━━━━━ Source material ━━━━━

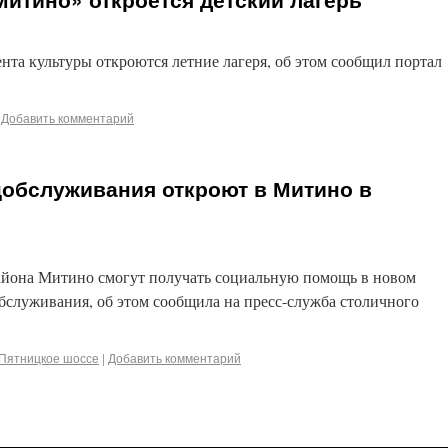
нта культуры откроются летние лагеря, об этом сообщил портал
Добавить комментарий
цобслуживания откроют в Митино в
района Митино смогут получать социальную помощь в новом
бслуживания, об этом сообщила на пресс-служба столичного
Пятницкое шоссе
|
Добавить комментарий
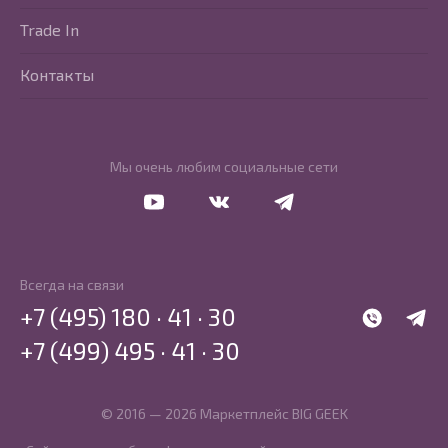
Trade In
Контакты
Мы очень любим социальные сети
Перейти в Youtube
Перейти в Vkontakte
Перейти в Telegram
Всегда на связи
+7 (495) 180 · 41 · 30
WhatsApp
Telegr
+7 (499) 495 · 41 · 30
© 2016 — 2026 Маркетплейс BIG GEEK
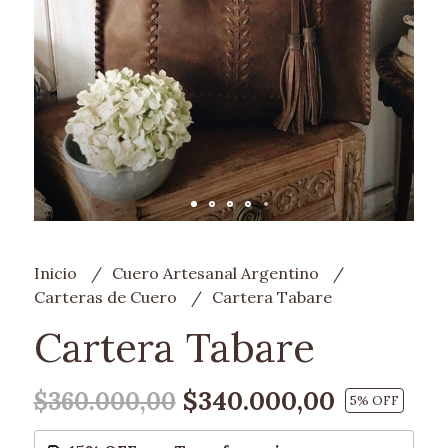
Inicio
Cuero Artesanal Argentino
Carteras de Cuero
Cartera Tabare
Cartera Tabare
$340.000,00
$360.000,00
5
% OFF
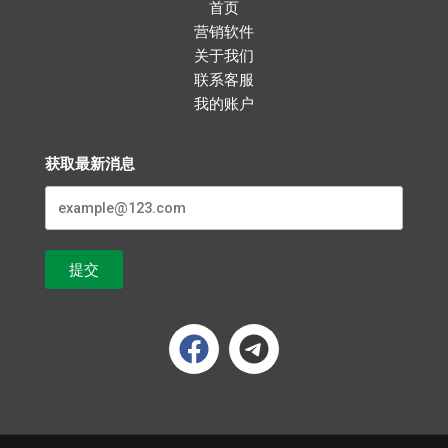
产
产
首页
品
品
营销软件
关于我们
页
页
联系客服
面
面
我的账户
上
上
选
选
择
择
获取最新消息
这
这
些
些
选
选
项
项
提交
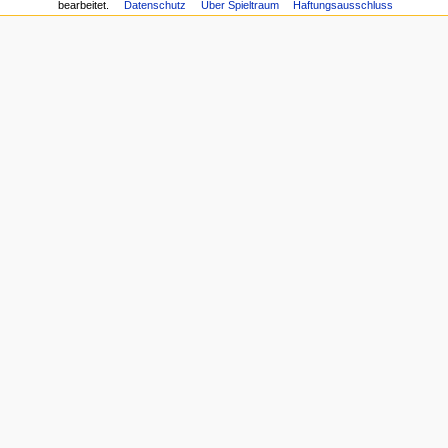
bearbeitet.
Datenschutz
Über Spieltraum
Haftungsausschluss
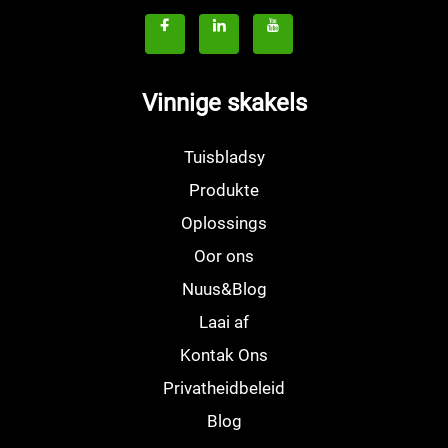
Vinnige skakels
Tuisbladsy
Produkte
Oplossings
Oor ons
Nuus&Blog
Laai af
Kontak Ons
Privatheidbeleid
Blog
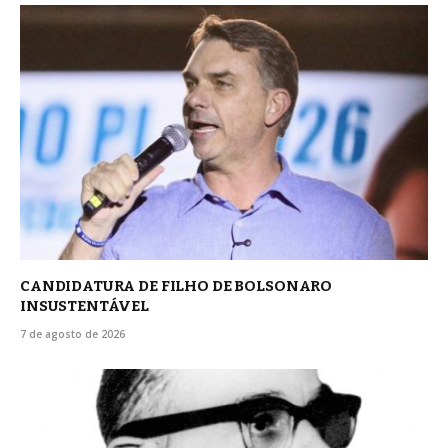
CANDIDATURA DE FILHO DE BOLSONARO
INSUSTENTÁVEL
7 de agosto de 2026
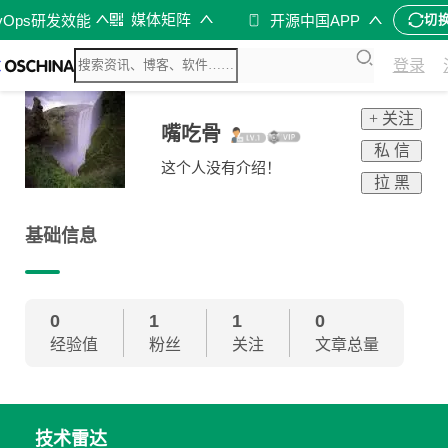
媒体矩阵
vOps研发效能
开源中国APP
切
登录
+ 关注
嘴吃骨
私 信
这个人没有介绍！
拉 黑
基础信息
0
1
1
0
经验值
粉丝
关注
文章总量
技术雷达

━━━━━

• [Activity]
A single number is the answer here: how many lines above carry the string "этом"?

• [Solution]
2